[Task to complete] Each record that follows must be printed exactly as given.

Landmark coordinate records:
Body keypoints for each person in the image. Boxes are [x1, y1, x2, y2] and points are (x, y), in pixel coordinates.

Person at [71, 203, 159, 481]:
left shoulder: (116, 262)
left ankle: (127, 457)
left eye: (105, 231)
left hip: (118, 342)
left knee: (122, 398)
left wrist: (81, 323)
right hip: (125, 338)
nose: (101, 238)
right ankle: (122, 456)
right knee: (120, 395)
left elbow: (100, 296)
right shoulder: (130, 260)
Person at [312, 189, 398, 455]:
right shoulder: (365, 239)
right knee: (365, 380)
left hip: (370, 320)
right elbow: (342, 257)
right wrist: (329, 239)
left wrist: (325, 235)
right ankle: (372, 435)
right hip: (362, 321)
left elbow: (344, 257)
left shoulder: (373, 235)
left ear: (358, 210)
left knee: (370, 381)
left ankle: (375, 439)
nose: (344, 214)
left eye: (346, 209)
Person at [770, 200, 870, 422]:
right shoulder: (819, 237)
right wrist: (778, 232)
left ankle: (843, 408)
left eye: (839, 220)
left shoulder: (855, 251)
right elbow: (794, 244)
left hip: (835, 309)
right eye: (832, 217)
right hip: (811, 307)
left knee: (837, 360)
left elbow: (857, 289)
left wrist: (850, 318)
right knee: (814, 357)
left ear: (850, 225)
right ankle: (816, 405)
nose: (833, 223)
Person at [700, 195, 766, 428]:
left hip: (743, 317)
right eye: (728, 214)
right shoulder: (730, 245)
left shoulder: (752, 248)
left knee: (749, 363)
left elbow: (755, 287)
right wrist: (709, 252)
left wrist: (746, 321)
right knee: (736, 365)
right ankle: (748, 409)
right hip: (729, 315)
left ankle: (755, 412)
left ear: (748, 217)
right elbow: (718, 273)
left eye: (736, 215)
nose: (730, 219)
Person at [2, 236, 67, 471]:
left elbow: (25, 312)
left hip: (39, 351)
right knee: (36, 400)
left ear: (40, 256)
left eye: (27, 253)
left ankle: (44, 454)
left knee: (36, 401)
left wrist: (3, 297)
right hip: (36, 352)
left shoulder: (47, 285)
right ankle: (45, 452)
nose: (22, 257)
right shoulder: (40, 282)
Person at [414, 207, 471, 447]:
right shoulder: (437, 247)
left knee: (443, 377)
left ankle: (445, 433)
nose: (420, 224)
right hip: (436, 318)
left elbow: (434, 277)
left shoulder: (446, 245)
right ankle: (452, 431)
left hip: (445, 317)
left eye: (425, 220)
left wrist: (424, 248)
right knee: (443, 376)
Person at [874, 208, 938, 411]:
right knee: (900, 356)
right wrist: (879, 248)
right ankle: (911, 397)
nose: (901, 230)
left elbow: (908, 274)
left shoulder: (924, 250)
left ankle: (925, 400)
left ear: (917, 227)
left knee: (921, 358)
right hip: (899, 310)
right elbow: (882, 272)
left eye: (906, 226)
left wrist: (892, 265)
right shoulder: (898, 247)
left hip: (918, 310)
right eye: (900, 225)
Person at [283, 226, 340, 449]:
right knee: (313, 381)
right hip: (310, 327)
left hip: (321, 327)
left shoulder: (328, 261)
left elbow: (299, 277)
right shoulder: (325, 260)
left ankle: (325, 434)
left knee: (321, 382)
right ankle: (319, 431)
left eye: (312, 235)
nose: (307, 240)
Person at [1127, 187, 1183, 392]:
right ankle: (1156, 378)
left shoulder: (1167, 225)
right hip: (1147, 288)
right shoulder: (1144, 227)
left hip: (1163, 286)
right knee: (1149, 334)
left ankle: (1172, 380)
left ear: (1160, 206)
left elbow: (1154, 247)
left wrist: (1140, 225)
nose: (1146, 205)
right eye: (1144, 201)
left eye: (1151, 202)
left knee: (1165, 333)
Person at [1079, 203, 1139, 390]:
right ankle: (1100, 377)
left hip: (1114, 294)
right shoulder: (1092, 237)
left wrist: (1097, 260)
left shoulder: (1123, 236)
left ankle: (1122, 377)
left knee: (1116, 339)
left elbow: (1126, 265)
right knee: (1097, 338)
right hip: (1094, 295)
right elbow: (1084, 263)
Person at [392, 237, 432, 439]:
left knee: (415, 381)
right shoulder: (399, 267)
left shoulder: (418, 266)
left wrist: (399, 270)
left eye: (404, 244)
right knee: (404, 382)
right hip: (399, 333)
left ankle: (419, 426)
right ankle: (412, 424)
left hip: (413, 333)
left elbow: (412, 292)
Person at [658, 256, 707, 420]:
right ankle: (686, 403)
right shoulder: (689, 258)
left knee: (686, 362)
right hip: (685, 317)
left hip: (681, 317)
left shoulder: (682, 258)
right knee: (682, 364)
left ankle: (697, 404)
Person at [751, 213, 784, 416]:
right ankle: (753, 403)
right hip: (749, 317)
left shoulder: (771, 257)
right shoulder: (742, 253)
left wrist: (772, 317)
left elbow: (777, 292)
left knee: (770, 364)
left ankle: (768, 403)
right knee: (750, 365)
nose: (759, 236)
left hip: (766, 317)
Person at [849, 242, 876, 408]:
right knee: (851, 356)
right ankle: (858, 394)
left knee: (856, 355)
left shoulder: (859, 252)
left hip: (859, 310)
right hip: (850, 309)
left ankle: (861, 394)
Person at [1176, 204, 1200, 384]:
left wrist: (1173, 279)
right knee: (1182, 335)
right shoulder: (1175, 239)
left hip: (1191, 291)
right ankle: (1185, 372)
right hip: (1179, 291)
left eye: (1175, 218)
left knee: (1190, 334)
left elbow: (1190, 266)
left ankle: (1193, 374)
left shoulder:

[Expected output]
Body keypoints for each person in the image. Boxes are [x1, y1, x2, y2] and points are (x, y), in pixel coordinates.

Person at [71, 203, 159, 481]:
left shoulder: (116, 262)
left ankle: (127, 457)
left eye: (105, 231)
left hip: (118, 342)
left knee: (122, 398)
left wrist: (81, 323)
right hip: (125, 338)
nose: (101, 238)
right ankle: (122, 456)
right knee: (120, 395)
left elbow: (100, 296)
right shoulder: (130, 260)
Person at [312, 189, 398, 455]:
right shoulder: (365, 239)
right knee: (365, 380)
left hip: (370, 320)
right elbow: (342, 257)
right wrist: (329, 239)
left wrist: (325, 235)
right ankle: (372, 435)
right hip: (362, 321)
left elbow: (344, 257)
left shoulder: (373, 235)
left ear: (358, 210)
left knee: (370, 381)
left ankle: (375, 439)
nose: (344, 214)
left eye: (346, 209)
Person at [770, 200, 870, 422]:
right shoulder: (819, 237)
right wrist: (778, 232)
left ankle: (843, 408)
left eye: (839, 220)
left shoulder: (855, 251)
right elbow: (794, 244)
left hip: (835, 309)
right eye: (832, 217)
right hip: (811, 307)
left knee: (837, 360)
left elbow: (857, 289)
left wrist: (850, 318)
right knee: (814, 357)
left ear: (850, 225)
right ankle: (816, 405)
nose: (833, 223)
Person at [700, 195, 766, 428]:
left hip: (743, 317)
right eye: (728, 214)
right shoulder: (730, 245)
left shoulder: (752, 248)
left knee: (749, 363)
left elbow: (755, 287)
right wrist: (709, 252)
left wrist: (746, 321)
right knee: (736, 365)
right ankle: (748, 409)
right hip: (729, 315)
left ankle: (755, 412)
left ear: (748, 217)
right elbow: (718, 273)
left eye: (736, 215)
nose: (730, 219)
Person at [2, 236, 67, 471]:
left elbow: (25, 312)
left hip: (39, 351)
right knee: (36, 400)
left ear: (40, 256)
left eye: (27, 253)
left ankle: (44, 454)
left knee: (36, 401)
left wrist: (3, 297)
right hip: (36, 352)
left shoulder: (47, 285)
right ankle: (45, 452)
nose: (22, 257)
right shoulder: (40, 282)
Person at [414, 207, 471, 447]:
right shoulder: (437, 247)
left knee: (443, 377)
left ankle: (445, 433)
nose: (420, 224)
right hip: (436, 318)
left elbow: (434, 277)
left shoulder: (446, 245)
right ankle: (452, 431)
left hip: (445, 317)
left eye: (425, 220)
left wrist: (424, 248)
right knee: (443, 376)
Person at [874, 208, 938, 411]:
right knee: (900, 356)
right wrist: (879, 248)
right ankle: (911, 397)
nose: (901, 230)
left elbow: (908, 274)
left shoulder: (924, 250)
left ankle: (925, 400)
left ear: (917, 227)
left knee: (921, 358)
right hip: (899, 310)
right elbow: (882, 272)
left eye: (906, 226)
left wrist: (892, 265)
right shoulder: (898, 247)
left hip: (918, 310)
right eye: (900, 225)
Person at [283, 226, 340, 449]:
right knee: (313, 381)
right hip: (310, 327)
left hip: (321, 327)
left shoulder: (328, 261)
left elbow: (299, 277)
right shoulder: (325, 260)
left ankle: (325, 434)
left knee: (321, 382)
right ankle: (319, 431)
left eye: (312, 235)
nose: (307, 240)
Person at [1127, 187, 1183, 392]:
right ankle: (1156, 378)
left shoulder: (1167, 225)
right hip: (1147, 288)
right shoulder: (1144, 227)
left hip: (1163, 286)
right knee: (1149, 334)
left ankle: (1172, 380)
left ear: (1160, 206)
left elbow: (1154, 247)
left wrist: (1140, 225)
nose: (1146, 205)
right eye: (1144, 201)
left eye: (1151, 202)
left knee: (1165, 333)
Person at [1079, 203, 1139, 390]:
right ankle: (1100, 377)
left hip: (1114, 294)
right shoulder: (1092, 237)
left wrist: (1097, 260)
left shoulder: (1123, 236)
left ankle: (1122, 377)
left knee: (1116, 339)
left elbow: (1126, 265)
right knee: (1097, 338)
right hip: (1094, 295)
right elbow: (1084, 263)
Person at [392, 237, 432, 439]:
left knee: (415, 381)
right shoulder: (399, 267)
left shoulder: (418, 266)
left wrist: (399, 270)
left eye: (404, 244)
right knee: (404, 382)
right hip: (399, 333)
left ankle: (419, 426)
right ankle: (412, 424)
left hip: (413, 333)
left elbow: (412, 292)
Person at [658, 256, 707, 420]:
right ankle: (686, 403)
right shoulder: (689, 258)
left knee: (686, 362)
right hip: (685, 317)
left hip: (681, 317)
left shoulder: (682, 258)
right knee: (682, 364)
left ankle: (697, 404)
Person at [751, 213, 784, 416]:
right ankle: (753, 403)
right hip: (749, 317)
left shoulder: (771, 257)
right shoulder: (742, 253)
left wrist: (772, 317)
left elbow: (777, 292)
left knee: (770, 364)
left ankle: (768, 403)
right knee: (750, 365)
nose: (759, 236)
left hip: (766, 317)
Person at [849, 242, 876, 408]:
right knee: (851, 356)
right ankle: (858, 394)
left knee: (856, 355)
left shoulder: (859, 252)
left hip: (859, 310)
right hip: (850, 309)
left ankle: (861, 394)
Person at [1176, 204, 1200, 384]:
left wrist: (1173, 279)
right knee: (1182, 335)
right shoulder: (1175, 239)
left hip: (1191, 291)
right ankle: (1185, 372)
right hip: (1179, 291)
left eye: (1175, 218)
left knee: (1190, 334)
left elbow: (1190, 266)
left ankle: (1193, 374)
left shoulder:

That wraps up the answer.